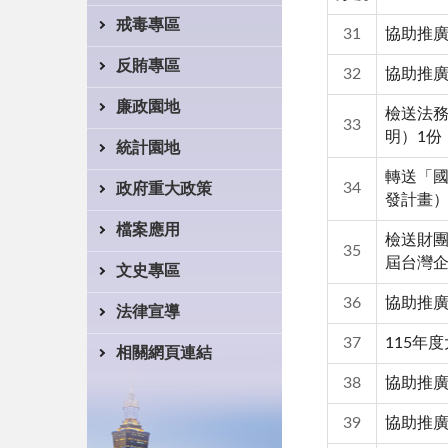
戒毒專區
31
協助推
反賄專區
32
協助推
廉政園地
檢送法
33
明）1份
統計園地
轉送「
34
政府重大政策
發計畫
檔案應用
檢送財團
35
屆台灣
文史專區
36
協助推
法律宣導
37
115年
相關網頁連結
38
協助推
39
協助推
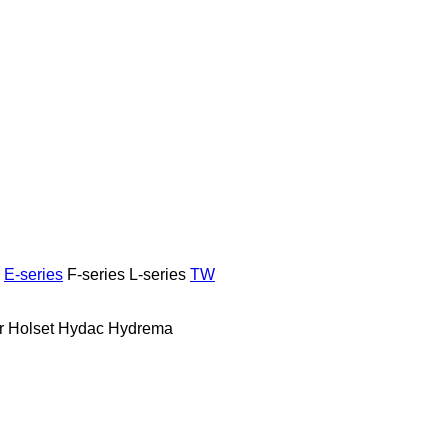
E-series
F-series
L-series
TW
r
Holset
Hydac
Hydrema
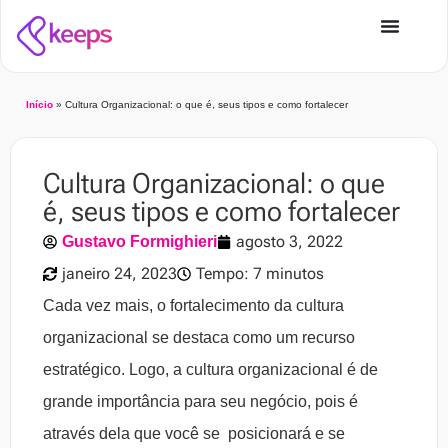
Início
»
Cultura Organizacional: o que é, seus tipos e como fortalecer
Cultura Organizacional: o que
é, seus tipos e como fortalecer
agosto 3, 2022
Gustavo Formighieri
janeiro 24, 2023
Tempo: 7 minutos
Cada vez mais, o fortalecimento da cultura
organizacional se destaca como um recurso
estratégico. Logo, a cultura organizacional é de
grande importância para seu negócio, pois é
através dela que você se posicionará e se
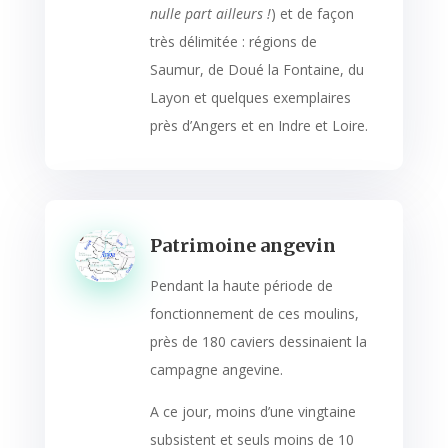
nulle part ailleurs !
) et de façon
très délimitée : régions de
Saumur, de Doué la Fontaine, du
Layon et quelques exemplaires
près d’Angers et en Indre et Loire.
Patrimoine angevin
Pendant la haute période de
fonctionnement de ces moulins,
près de 180 caviers dessinaient la
campagne angevine.
A ce jour, moins d’une vingtaine
subsistent et seuls moins de 10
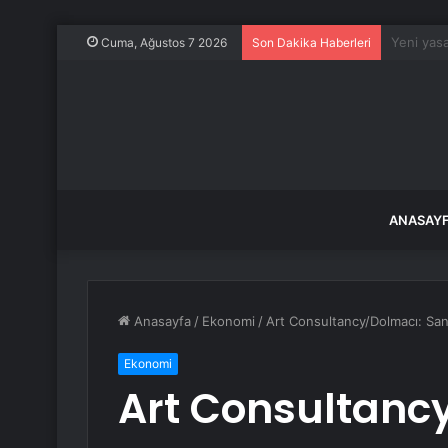
Aziz Yıld
Cuma, Ağustos 7 2026
Son Dakika Haberleri
ANASAY
Anasayfa
/
Ekonomi
/
Art Consultancy/Dolmacı: ⁠Sa
Ekonomi
Art Consultancy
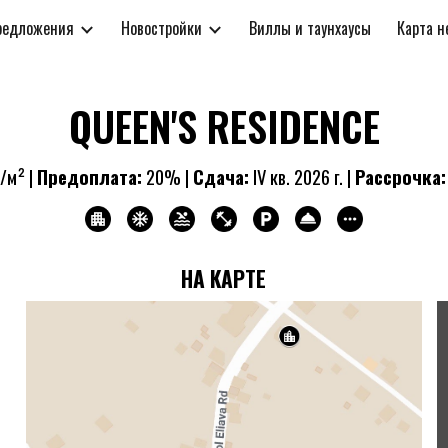
редложения
Новостройки
Виллы и таунхаусы
Карта 
ip to main content
Skip to navigat
QUEEN'S RESIDENCE
/м² |
Предоплата:
2
0% |
Сдача:
IV кв. 2026 г. |
Рассрочка:
НА КАРТЕ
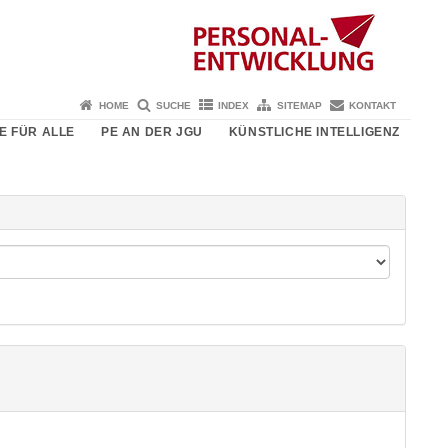
HOME
SUCHE
INDEX
SITEMAP
KONTAKT
E FÜR ALLE
PE AN DER JGU
KÜNSTLICHE INTELLIGENZ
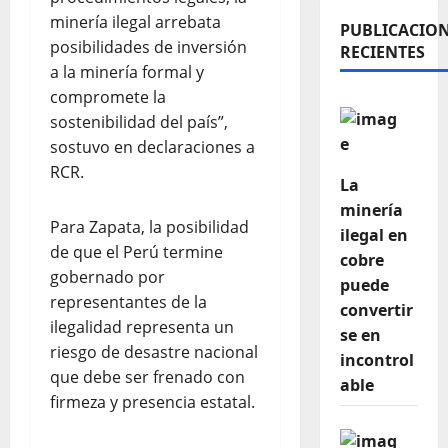
minería ilegal arrebata
PUBLICACIO
posibilidades de inversión
RECIENTES
a la minería formal y
compromete la
sostenibilidad del país”,
sostuvo en declaraciones a
RCR.
La
minería
Para Zapata, la posibilidad
ilegal en
de que el Perú termine
cobre
gobernado por
puede
representantes de la
convertir
ilegalidad representa un
se en
riesgo de desastre nacional
incontrol
que debe ser frenado con
able
firmeza y presencia estatal.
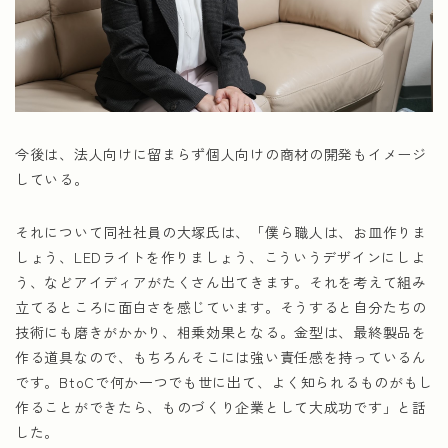
今後は、法人向けに留まらず個人向けの商材の開発もイメージ
している。
それについて同社社員の大塚氏は、「僕ら職人は、お皿作りま
しょう、LEDライトを作りましょう、こういうデザインにしよ
う、などアイディアがたくさん出てきます。それを考えて組み
立てるところに面白さを感じています。そうすると自分たちの
技術にも磨きがかかり、相乗効果となる。金型は、最終製品を
作る道具なので、もちろんそこには強い責任感を持っているん
です。BtoCで何か一つでも世に出て、よく知られるものがもし
作ることができたら、ものづくり企業として大成功です」と話
した。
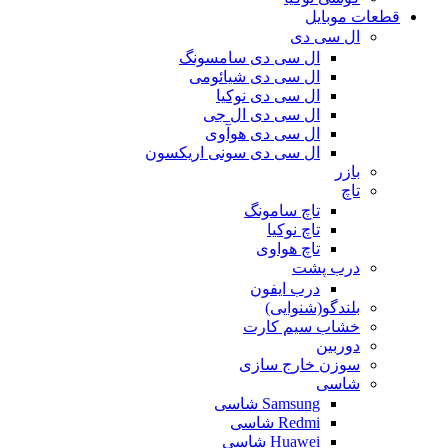
قطعات موبایل
ال سی دی
ال سی دی سامسونگ
ال سی دی شیائومی
ال سی دی نوکیا
ال سی دی ال جی
ال سی دی هوآوی
ال سی دی سونی اریکسون
بازر
تاچ
تاچ سامونگ
تاچ نوکیا
تاچ هواوی
درب پشت
درب ایفون
بلندگو(شنوایی)
خشاب سیم کارت
دوربین
سوزن خارج سازی
شاسی
Samsung شاسی
Redmi شاسی
Huawei شاسی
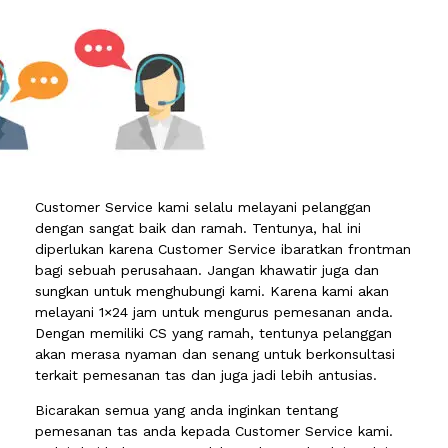
Customer Service kami selalu melayani pelanggan
dengan sangat baik dan ramah. Tentunya, hal ini
diperlukan karena Customer Service ibaratkan frontman
bagi sebuah perusahaan. Jangan khawatir juga dan
sungkan untuk menghubungi kami. Karena kami akan
melayani 1×24 jam untuk mengurus pemesanan anda.
Dengan memiliki CS yang ramah, tentunya pelanggan
akan merasa nyaman dan senang untuk berkonsultasi
terkait pemesanan tas dan juga jadi lebih antusias.
Bicarakan semua yang anda inginkan tentang
pemesanan tas anda kepada Customer Service kami.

_WORK INSTRUCTION_.
Rewrite the text of the listing above, renaming "Customer Service" to "Layanan Pelanggan" wherever it occurs and changing nothing else. Leave the pictures out.

_FINISHED EXERCISE_.
戒毒專區
31
協助推
反賄專區
32
協助推
廉政園地
檢送法
33
明）1份
統計園地
轉送「
34
政府重大政策
發計畫
檔案應用
檢送財團
35
屆台灣
文史專區
36
協助推
法律宣導
37
115年
相關網頁連結
38
協助推
39
協助推
E-series
F-series
L-series
TW
r
Holset
Hydac
Hydrema
Início
»
Cultura Organizacional: o que é, seus tipos e como fortalecer
Cultura Organizacional: o que
é, seus tipos e como fortalecer
agosto 3, 2022
Gustavo Formighieri
janeiro 24, 2023
Tempo: 7 minutos
Cada vez mais, o fortalecimento da cultura
organizacional se destaca como um recurso
estratégico. Logo, a cultura organizacional é de
grande importância para seu negócio, pois é
através dela que você se posicionará e se
nulle part ailleurs !
) et de façon
très délimitée : régions de
Saumur, de Doué la Fontaine, du
Layon et quelques exemplaires
près d’Angers et en Indre et Loire.
Patrimoine angevin
Pendant la haute période de
fonctionnement de ces moulins,
près de 180 caviers dessinaient la
campagne angevine.
A ce jour, moins d’une vingtaine
subsistent et seuls moins de 10
Aziz Yıld
Cuma, Ağustos 7 2026
Son Dakika Haberleri
ANASAY
Anasayfa
/
Ekonomi
/
Art Consultancy/Dolmacı: ⁠Sa
Ekonomi
Art Consultancy
редложения
Новостройки
Виллы и таунхаусы
Карта 
ip to main content
Skip to navigat
QUEEN'S RESIDENCE
/м² |
Предоплата:
2
0% |
Сдача:
IV кв. 2026 г. |
Рассрочка:
НА КАРТЕ
HOME
SUCHE
INDEX
SITEMAP
KONTAKT
E FÜR ALLE
PE AN DER JGU
KÜNSTLICHE INTELLIGENZ
minería ilegal arrebata
PUBLICACIO
posibilidades de inversión
RECIENTES
a la minería formal y
compromete la
sostenibilidad del país”,
sostuvo en declaraciones a
RCR.
La
minería
Para Zapata, la posibilidad
ilegal en
de que el Perú termine
cobre
gobernado por
puede
representantes de la
convertir
ilegalidad representa un
se en
riesgo de desastre nacional
incontrol
que debe ser frenado con
able
firmeza y presencia estatal.
今後は、法人向けに留まらず個人向けの商材の開発もイメージ
している。
それについて同社社員の大塚氏は、「僕ら職人は、お皿作りま
しょう、LEDライトを作りましょう、こういうデザインにしよ
う、などアイディアがたくさん出てきます。それを考えて組み
立てるところに面白さを感じています。そうすると自分たちの
技術にも磨きがかかり、相乗効果となる。金型は、最終製品を
作る道具なので、もちろんそこには強い責任感を持っているん
です。BtoCで何か一つでも世に出て、よく知られるものがもし
作ることができたら、ものづくり企業として大成功です」と話
した。
قطعات موبایل
ال سی دی
ال سی دی سامسونگ
ال سی دی شیائومی
ال سی دی نوکیا
ال سی دی ال جی
ال سی دی هوآوی
ال سی دی سونی اریکسون
بازر
تاچ
تاچ سامونگ
تاچ نوکیا
تاچ هواوی
درب پشت
درب ایفون
بلندگو(شنوایی)
خشاب سیم کارت
دوربین
سوزن خارج سازی
شاسی
Samsung شاسی
Redmi شاسی
Huawei شاسی
Layanan Pelanggan kami selalu melayani pelanggan
dengan sangat baik dan ramah. Tentunya, hal ini
diperlukan karena Layanan Pelanggan ibaratkan frontman
bagi sebuah perusahaan. Jangan khawatir juga dan
sungkan untuk menghubungi kami. Karena kami akan
melayani 1×24 jam untuk mengurus pemesanan anda.
Dengan memiliki CS yang ramah, tentunya pelanggan
akan merasa nyaman dan senang untuk berkonsultasi
terkait pemesanan tas dan juga jadi lebih antusias.
Bicarakan semua yang anda inginkan tentang
pemesanan tas anda kepada Layanan Pelanggan kami.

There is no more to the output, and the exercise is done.